MAGEEC at FOSDEM 2014
On January 2nd, as part of our community engagement, we hosted the Energy Efficient Computing developer room at FOSDEM 2014 in Brussels. At which members of the MAGEEC team and others shared details of the latest developments in measuring and reducing the energy consumed by computer systems.
The day started off with Jeremy Bennett giving a recap of the main track talk that he and Kerstin Eder had given the previous day — “Who ate my battery?”— to set the scene for the talks that would follow. These included a background to energy measurement from Simon Hollis, a talk on the MAGEEC energy measurement platform from James Pallister, and a broader introduction to MAGEEC from myself.

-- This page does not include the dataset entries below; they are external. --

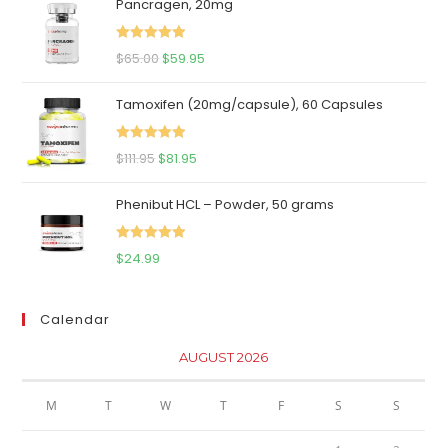
Pancragen, 20mg
Rated
5.00
Original
Current
$
65.00
$
59.95
out of 5
price
price
Tamoxifen (20mg/capsule), 60 Capsules
was:
is:
$65.00.
$59.95.
Rated
5.00
Original
Current
$
111.95
$
81.95
out of 5
price
price
Phenibut HCL – Powder, 50 grams
was:
is:
$111.95.
$81.95.
Rated
5.00
$
24.99
out of 5
Calendar
AUGUST 2026
M
T
W
T
F
S
S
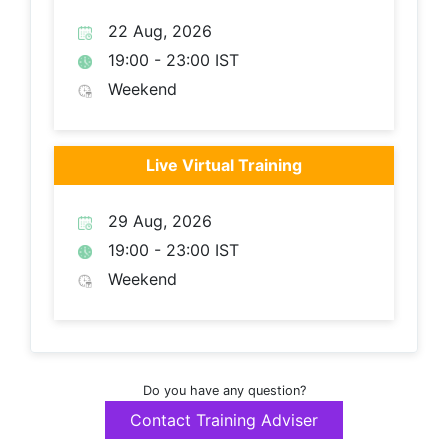
22 Aug, 2026
19:00 - 23:00 IST
Weekend
Live Virtual Training
29 Aug, 2026
19:00 - 23:00 IST
Weekend
Do you have any question?
Contact Training Adviser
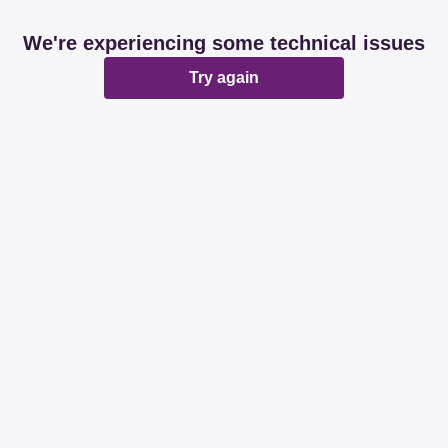
We're experiencing some technical issues
Try again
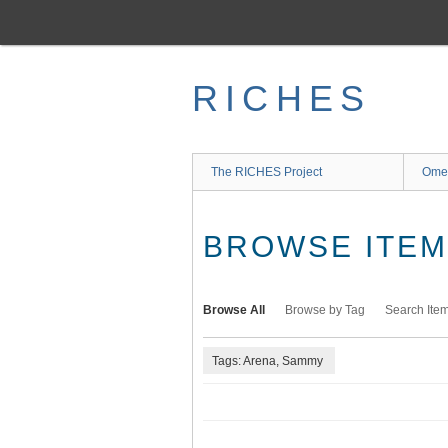
Skip
to
main
content
RICHES
The RICHES Project
Ome
BROWSE ITEMS
Browse All
Browse by Tag
Search Ite
Tags: Arena, Sammy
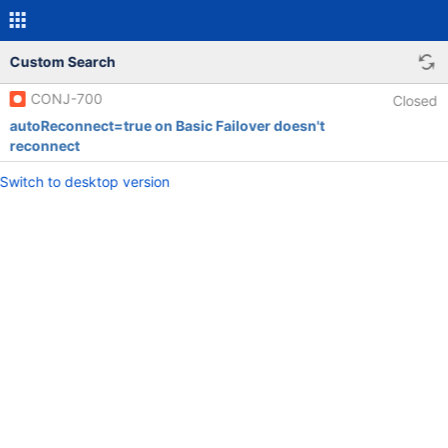
Custom Search
CONJ-700
Closed
autoReconnect=true on Basic Failover doesn't
reconnect
Switch to desktop version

My talk marked the first discussion of the concepts and implementation of MAGEEC given to developers outside the compiler specialty; most talks up until now have been given at conferences such as GNU Tools Cauldron and LLVM Developers Meeting. There were questions after the talk on similar work in this area, and I’m pleased to say that our work was well received, with a general view that what we are doing is particularly interesting by nature of being universally applicable to virtually all architectures and compilers. A link to the talk will be added once it is available.
Not that the entire dev room was about MAGEEC and other talks covered numerous aspects in the field of low energy computing. Kyriakos Georgiou and Neville Grech spoke about ENTRA, which aims to produce energy information as part of compilation, similar to how code size is currently provided. David Greaves from University of Cambridge Computer Laboratory gave a talk about spEEDO, which links energy data with debugging info, in order to report energy usage in systems. Emilio Monti spoke about the low energy mbed platform, and Hayden Field and James Pedlingham spoke about EACOF, which combines energy data from multiple sources, presenting it to a program or user in a usable manner.

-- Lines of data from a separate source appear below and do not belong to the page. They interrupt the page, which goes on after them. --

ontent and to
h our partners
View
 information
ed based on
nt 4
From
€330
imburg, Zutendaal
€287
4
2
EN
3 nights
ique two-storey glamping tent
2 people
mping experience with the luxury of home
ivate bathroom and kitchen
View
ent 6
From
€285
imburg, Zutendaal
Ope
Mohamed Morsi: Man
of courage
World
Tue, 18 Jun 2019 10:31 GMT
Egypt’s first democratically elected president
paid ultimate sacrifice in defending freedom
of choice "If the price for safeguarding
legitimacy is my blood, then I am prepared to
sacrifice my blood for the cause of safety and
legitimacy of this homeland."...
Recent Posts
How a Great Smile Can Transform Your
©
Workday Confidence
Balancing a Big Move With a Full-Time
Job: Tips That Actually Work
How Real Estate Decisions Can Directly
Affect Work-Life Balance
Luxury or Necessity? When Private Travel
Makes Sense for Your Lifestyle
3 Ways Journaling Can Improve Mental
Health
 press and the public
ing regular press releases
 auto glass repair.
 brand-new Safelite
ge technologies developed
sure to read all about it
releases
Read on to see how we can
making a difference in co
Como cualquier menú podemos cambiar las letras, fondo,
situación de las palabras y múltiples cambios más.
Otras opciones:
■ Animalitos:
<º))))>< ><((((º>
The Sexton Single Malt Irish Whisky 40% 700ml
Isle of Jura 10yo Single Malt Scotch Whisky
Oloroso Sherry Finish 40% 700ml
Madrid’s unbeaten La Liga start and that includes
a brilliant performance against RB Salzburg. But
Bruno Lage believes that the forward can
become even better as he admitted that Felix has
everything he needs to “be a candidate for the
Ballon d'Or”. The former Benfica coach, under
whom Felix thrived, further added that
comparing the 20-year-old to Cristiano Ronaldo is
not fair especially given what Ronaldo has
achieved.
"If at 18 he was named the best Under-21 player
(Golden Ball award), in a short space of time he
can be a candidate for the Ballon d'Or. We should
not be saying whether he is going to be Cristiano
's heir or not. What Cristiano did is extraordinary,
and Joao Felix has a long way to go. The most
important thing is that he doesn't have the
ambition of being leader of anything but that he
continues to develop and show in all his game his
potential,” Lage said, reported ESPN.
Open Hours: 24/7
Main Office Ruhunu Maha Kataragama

In the middle of day we ran a workshop which allowed delegates to get hands-on with the energy measuring hardware and enabled them to see for themselves how the software they develop affects energy consumption. At the end of the 3 hour workshop we gave away 50 energy measurement kits and encourage their new owners to put them to use in creating energy-efficient software. And of course, it wouldn’t be a proper open hardware workshop without some hardware being hacked!
To accompany the dev room and to increase awareness of the project, we also ran a two-day stand focusing on MAGEEC and other low-energy projects at Embecosm and University of Bristol. At the stand we gave demonstrations of the energy measurement boards and members of the MAGEEC team were on hand to discuss software energy consumption in general.

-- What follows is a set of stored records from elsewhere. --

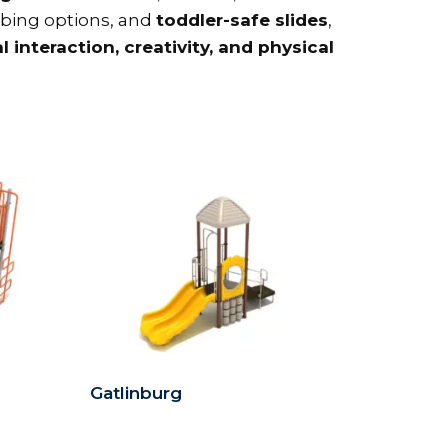
imbing options, and
toddler-safe slides
,
l interaction, creativity, and physical
Gatlinburg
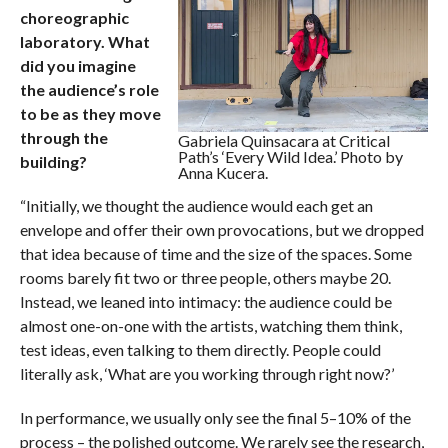
choreographic
laboratory. What
did you imagine
the audience’s role
to be as they move
through the
Gabriela Quinsacara at Critical
Path’s ‘Every Wild Idea.’ Photo by
building?
Anna Kucera.
“Initially, we thought the audience would each get an
envelope and offer their own provocations, but we dropped
that idea because of time and the size of the spaces. Some
rooms barely fit two or three people, others maybe 20.
Instead, we leaned into intimacy: the audience could be
almost one-on-one with the artists, watching them think,
test ideas, even talking to them directly. People could
literally ask, ‘What are you working through right now?’
In performance, we usually only see the final 5–10% of the
process – the polished outcome. We rarely see the research,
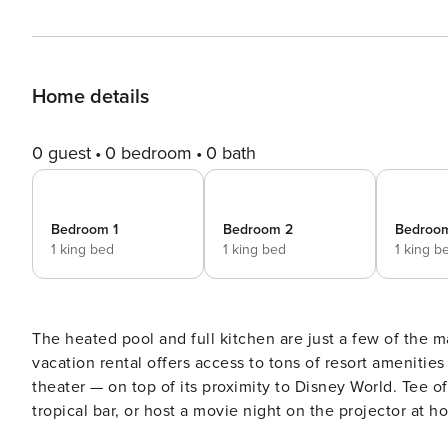
Home details
0 guest
0 bedroom
0 bath
Bedroom 1
Bedroom 2
Bedroo
1 king bed
1 king bed
1 king b
The heated pool and full kitchen are just a few of the m
vacation rental offers access to tons of resort amenities
theater — on top of its proximity to Disney World. Tee o
tropical bar, or host a movie night on the projector at h
Davenport retreat for the whole family. -- THE PROPERTY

Overall, as an open source software and hardware project, FOSDEM was a natural fit to discuss the project and concepts at large, and we are delighted with the response we had both over the course of the weekend and follow up discussions since then via e-mail. This forms just part of our plans for making energy-efficient computing a talking point, and enabling people to measure energy consumption and to make their software use less energy. We will be participating at more events and will share details as soon as our plans develop.